La préservation de ces fragiles menhirs, dolmens et autres cairns bretons érigés vers 4500 ans avant notre ère, à l’époque des premières sociétés agropastorales du Néolithique, est d’autant plus urgente qu’ils comportent encore leur lot d’énigmes que la science n’a pas réussi à percer. Si nous savons depuis longtemps que les dolmens – mot qui signifie littéralement « table en pierre » en breton – sont les vestiges de tombeaux monumentaux et prestigieux bâtis sur le principe des pyramides égyptiennes (bien qu’ils aient été construits deux mille ans avant celles-ci), les menhirs, eux, ont encore du mal à être interprétés.

« En archéologie, quand on échoue à expliquer la fonction d’une structure, on dit que c’est rituel », plaisante Jean-Paul Demoule. Constitués de plus de 3000 pierres disposées sur onze rangées de 4 kilomètres de long, les alignements de Carnac n’auraient pas eu une fonction funéraire. « Ils ont été implantés selon la topographie du lieu, de sorte qu’il existait une continuité visuelle des différents alignements », détaille l’archéologue. Il a d’ailleurs été démontré que les menhirs avaient été dressés de manière à accentuer les effets de perspective: les plus grands, de plus de 3 mètres, sont implantés sur les points hauts, tandis que les plus petits, de moins de 90 centimètres, dans les zones les plus basses.

Avec le Néolithique, un boom démographique

Encore aujourd’hui, ces alignements de pierres dressées font l’objet de différentes interprétations. « Certains chercheurs parlent de repères pour la déambulation, d’autres de marqueurs territoriaux à une époque où les tensions se font de plus en plus fortes », énumère Jean-Paul Demoule. À partir de 6500 avant notre ère, l’Europe est colonisée d’est en ouest par des agriculteurs. Vient un moment, vers 4500, où ces groupes buttent sur l’Atlantique et sont contraints de s’arrêter. « Avec la sédentarisation, on observe un boom démographique en Europe. C’est sur ces territoires côtiers où la pression est plus forte qu’ailleurs que l’on commence à voir apparaître ces mégalithes, que l’on trouvera par la suite un peu partout sur le Vieux Continent. L’élévation des premiers dolmens, plus particulièrement, concorde avec l’émergence de sociétés de plus en plus inégalitaires. »

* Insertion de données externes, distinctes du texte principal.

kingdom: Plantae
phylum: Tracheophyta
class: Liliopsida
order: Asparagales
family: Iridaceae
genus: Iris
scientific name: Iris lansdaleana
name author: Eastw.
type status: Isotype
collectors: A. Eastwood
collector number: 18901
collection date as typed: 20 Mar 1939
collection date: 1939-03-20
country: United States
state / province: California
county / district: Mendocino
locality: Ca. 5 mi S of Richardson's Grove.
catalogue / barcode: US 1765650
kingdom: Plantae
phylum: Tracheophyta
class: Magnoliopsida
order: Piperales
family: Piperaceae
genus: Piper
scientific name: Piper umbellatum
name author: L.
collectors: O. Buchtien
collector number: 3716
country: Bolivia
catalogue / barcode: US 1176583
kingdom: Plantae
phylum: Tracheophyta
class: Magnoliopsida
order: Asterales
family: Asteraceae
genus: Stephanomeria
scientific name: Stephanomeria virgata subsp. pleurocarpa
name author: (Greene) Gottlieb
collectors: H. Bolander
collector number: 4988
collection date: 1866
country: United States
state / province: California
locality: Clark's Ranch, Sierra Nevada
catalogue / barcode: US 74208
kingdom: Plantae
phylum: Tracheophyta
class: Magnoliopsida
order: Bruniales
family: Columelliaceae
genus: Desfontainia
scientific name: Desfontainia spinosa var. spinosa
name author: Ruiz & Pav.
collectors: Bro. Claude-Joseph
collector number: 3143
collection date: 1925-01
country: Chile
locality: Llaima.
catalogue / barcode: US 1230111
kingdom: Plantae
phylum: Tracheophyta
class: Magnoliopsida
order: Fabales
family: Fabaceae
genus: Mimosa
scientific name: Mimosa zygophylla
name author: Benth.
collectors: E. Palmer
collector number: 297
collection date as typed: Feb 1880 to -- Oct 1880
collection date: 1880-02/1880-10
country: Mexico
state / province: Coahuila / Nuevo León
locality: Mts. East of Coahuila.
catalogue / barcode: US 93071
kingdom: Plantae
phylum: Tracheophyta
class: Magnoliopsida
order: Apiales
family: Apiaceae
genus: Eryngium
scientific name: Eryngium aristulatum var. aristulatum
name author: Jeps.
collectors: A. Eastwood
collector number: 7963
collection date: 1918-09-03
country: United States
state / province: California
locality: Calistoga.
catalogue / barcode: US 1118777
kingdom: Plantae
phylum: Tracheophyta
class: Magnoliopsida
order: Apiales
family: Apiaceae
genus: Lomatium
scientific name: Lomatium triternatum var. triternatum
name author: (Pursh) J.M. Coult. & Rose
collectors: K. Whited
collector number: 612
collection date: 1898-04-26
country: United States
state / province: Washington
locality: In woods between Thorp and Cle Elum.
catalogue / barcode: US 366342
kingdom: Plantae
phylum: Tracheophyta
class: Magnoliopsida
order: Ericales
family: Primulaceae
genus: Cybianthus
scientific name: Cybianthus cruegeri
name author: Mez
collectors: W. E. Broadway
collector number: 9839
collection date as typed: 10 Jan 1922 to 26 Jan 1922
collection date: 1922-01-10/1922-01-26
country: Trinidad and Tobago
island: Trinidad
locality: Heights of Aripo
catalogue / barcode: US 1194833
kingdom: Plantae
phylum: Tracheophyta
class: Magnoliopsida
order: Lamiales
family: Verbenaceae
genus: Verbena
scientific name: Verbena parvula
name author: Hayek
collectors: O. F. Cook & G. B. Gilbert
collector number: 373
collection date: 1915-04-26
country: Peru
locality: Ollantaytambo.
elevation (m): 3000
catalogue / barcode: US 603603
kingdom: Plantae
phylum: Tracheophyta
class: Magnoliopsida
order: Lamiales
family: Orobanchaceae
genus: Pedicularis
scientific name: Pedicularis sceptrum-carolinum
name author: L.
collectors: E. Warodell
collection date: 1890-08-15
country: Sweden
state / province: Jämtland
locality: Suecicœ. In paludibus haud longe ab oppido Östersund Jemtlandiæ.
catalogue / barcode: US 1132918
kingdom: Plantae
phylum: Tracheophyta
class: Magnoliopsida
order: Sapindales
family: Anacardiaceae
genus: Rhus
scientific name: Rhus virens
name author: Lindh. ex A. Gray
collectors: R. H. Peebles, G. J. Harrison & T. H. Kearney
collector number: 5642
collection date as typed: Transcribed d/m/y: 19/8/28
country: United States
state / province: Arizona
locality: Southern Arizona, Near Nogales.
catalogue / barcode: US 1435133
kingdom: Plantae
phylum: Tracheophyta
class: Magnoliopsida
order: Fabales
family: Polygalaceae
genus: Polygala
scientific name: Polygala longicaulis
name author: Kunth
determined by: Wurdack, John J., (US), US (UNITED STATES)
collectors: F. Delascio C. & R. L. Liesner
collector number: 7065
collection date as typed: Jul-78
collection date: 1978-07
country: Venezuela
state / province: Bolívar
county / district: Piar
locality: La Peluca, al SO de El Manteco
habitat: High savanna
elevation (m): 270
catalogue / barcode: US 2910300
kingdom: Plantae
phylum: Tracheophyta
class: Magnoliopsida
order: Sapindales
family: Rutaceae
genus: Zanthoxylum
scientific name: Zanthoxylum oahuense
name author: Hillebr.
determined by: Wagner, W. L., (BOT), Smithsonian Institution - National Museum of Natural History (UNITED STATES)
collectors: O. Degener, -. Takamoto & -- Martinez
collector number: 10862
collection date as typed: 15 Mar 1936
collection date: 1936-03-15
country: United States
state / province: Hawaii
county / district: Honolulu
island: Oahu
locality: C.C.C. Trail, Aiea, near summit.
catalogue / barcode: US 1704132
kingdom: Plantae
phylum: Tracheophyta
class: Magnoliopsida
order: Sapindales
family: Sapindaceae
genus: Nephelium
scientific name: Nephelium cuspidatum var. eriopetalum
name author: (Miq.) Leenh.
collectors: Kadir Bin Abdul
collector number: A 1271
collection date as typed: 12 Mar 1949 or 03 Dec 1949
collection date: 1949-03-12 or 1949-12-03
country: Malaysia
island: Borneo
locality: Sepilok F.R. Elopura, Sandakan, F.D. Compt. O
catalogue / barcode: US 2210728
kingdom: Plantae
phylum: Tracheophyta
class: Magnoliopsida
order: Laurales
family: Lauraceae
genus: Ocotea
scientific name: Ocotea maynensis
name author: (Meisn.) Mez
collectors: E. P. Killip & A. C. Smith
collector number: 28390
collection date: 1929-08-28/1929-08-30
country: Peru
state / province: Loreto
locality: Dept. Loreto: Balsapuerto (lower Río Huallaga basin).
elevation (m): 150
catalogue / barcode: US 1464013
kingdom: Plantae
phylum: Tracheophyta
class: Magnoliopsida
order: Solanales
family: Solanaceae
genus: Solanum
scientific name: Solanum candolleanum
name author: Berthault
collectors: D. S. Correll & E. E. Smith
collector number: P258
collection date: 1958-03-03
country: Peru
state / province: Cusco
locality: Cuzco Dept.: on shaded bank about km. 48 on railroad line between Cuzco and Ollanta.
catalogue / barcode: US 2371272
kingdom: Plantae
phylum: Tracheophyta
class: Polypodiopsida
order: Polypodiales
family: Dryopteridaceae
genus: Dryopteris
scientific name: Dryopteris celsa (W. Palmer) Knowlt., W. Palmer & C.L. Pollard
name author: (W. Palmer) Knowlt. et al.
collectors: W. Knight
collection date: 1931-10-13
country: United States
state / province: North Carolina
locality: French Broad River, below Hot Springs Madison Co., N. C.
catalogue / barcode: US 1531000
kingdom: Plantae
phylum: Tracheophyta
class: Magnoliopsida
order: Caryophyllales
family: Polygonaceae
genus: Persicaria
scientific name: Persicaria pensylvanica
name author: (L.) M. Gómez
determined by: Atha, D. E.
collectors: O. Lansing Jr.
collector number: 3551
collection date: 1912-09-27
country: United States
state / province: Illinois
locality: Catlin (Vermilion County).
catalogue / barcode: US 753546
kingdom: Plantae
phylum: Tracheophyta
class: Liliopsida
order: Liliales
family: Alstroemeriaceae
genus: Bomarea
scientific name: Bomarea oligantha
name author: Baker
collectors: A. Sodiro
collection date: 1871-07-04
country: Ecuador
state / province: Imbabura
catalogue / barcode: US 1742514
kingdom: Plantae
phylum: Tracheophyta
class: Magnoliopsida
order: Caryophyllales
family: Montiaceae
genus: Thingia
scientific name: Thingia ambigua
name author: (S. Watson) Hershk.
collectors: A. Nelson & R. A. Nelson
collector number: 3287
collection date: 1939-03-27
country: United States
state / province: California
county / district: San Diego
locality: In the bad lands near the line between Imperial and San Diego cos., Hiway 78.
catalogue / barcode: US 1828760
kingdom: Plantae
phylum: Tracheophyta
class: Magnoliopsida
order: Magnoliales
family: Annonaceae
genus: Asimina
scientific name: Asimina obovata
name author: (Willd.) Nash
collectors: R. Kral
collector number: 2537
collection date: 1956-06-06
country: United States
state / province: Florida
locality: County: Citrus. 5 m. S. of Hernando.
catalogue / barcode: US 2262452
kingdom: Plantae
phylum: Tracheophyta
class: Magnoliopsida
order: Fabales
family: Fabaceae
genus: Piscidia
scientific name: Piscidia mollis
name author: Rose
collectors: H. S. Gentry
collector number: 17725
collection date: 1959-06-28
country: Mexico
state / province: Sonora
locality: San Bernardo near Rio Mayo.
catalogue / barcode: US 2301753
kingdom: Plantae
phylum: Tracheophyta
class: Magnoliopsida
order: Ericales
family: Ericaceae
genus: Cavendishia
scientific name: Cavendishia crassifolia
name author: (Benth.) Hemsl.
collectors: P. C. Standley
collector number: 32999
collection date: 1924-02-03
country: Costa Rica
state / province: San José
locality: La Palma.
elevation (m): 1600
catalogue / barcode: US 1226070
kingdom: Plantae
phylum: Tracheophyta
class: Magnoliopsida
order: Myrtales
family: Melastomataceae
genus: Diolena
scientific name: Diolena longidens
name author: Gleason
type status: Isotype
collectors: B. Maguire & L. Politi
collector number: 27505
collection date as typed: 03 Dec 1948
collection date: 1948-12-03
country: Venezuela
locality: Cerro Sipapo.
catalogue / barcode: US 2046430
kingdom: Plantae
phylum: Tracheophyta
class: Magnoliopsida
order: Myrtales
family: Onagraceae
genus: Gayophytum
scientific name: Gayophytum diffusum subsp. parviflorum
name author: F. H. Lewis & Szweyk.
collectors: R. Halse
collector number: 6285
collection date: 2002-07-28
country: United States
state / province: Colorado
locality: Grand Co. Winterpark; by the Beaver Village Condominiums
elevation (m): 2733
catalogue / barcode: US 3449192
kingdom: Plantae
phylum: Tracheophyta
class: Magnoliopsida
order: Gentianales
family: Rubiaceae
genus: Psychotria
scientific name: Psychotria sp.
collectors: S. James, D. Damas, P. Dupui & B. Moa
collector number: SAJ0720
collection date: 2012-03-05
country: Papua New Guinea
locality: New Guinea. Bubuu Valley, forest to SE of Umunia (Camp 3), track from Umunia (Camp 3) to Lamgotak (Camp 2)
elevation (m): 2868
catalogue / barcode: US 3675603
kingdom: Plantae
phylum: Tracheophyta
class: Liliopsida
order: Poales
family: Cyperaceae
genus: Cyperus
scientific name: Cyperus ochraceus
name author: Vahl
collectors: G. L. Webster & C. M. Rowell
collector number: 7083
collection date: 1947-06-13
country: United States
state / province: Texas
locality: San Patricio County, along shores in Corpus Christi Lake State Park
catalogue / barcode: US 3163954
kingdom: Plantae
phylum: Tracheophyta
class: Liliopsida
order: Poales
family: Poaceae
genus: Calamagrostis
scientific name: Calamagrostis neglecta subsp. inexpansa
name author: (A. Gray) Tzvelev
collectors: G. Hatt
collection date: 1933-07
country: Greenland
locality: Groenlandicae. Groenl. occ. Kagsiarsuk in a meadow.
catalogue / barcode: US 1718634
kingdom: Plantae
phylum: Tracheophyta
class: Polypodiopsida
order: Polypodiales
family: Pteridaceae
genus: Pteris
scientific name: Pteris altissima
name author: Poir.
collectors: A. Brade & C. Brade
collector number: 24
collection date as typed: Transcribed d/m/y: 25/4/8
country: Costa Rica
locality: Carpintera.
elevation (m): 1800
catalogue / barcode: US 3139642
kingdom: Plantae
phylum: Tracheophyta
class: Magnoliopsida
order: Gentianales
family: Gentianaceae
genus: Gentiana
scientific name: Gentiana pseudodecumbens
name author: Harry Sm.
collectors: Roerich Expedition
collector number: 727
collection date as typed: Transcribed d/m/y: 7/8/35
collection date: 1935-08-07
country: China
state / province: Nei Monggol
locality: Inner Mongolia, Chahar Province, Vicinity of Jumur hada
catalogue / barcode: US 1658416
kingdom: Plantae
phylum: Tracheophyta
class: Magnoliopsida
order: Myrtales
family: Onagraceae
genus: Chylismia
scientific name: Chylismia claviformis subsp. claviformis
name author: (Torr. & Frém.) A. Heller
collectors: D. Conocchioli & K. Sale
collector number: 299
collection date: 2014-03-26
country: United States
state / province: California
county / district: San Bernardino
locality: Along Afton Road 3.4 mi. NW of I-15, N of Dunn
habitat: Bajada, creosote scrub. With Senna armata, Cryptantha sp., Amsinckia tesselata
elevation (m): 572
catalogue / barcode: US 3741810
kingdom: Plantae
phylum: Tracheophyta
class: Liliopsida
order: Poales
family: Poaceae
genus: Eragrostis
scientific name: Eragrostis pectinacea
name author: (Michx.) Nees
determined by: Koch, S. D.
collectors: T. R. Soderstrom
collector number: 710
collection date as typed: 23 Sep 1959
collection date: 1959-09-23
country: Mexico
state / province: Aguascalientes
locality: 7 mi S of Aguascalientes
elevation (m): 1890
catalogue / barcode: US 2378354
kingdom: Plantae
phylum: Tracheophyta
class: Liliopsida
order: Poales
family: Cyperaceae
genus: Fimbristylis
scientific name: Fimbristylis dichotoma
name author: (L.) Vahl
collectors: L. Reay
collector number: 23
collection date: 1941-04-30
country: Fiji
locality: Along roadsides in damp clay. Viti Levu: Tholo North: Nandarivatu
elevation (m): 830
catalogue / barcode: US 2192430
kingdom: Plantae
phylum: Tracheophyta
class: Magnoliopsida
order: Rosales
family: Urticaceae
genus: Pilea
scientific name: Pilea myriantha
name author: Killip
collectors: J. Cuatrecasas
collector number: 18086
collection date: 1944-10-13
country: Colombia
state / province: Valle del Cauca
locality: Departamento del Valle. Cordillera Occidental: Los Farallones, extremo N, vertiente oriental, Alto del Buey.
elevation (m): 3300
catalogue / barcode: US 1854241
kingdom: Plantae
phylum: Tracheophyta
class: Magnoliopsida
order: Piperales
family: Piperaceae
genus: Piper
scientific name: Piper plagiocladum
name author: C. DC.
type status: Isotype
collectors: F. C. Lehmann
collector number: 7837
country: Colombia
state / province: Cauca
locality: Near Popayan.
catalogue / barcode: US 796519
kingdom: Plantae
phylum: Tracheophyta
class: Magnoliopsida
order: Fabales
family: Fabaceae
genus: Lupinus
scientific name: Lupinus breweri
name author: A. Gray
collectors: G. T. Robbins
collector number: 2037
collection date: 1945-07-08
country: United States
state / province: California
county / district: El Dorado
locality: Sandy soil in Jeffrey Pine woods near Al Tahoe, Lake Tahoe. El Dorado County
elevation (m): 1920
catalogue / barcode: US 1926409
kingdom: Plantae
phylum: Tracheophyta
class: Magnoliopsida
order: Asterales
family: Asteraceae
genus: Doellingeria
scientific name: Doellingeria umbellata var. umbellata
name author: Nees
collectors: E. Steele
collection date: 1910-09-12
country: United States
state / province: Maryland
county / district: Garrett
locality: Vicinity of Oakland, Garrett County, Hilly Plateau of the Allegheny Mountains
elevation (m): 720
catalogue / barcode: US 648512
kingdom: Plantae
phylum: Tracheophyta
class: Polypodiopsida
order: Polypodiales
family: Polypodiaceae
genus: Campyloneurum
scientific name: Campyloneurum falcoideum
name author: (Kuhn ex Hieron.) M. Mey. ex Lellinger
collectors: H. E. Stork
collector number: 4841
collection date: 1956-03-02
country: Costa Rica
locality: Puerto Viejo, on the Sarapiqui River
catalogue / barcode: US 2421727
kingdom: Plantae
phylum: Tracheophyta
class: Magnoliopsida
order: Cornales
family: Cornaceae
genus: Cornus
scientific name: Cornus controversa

Une autre de ces interprétations est celle, plus débattue, d’une structure d’observation astronomique « façon Stonehenge », célèbre monument circulaire érigé entre 3000 et 1600 avant notre ère dans le sud de l’Angleterre. « À titre personnel, cette lecture me paraît peu probable puisqu’il est inutile d’agencer des pierres aussi colossales pour observer le soleil et les autres étoiles. »

Nouvelle datation

Depuis une dizaine d’années, les études scientifiques destinées à éclairer les zones d’ombre persistantes sur les mégalithes bretons tendent à se multiplier. La dernière en date, dont les résultats ont été publiés dans la revue Antiquity en juin 2025, a permis de confirmer que les alignements du sud Morbihan constituaient les plus anciens monuments mégalithiques d’Europe. Menés par l’Université de Göteborg en partenariat avec la société de fouilles française Archeodunum et l’Université de Nantes, ces travaux de datation d’une précision inégalée font remonter les alignements du Plasker, à Plouharnel, à une période comprise entre 4670 et 4250 avant notre ère, soit au moins six siècles avant Stonehenge !

« Les premières dates des années 1960 étaient trop hautes, la méthode du carbone 14 étant encore tâtonnante, et c’est effectivement au milieu du 5ème millénaire que commence le mégalithisme atlantique », commente Jean-Paul Demoule. Une raison de plus de protéger au mieux ces monuments ancestraux. « Leur préservation est une priorité, conclue le chercheur. Elle doit s’appliquer à tous les mégalithes, c’est-à-dire également à ceux qui, nombreux, sont encore enfouis sous les ronces dans la forêt et qui n’ont jamais été étudiés. »

Gardons aussi en tête que certaines pierres reviennent de loin: dans les années 1970, les dolmens situés aux abords des plages servaient encore… de toilettes publiques. Prudence, donc. Une reconnaissance au patrimoine mondial de l’Unesco est toujours à double tranchant car elle ne vient pas sans ses hordes de touristes.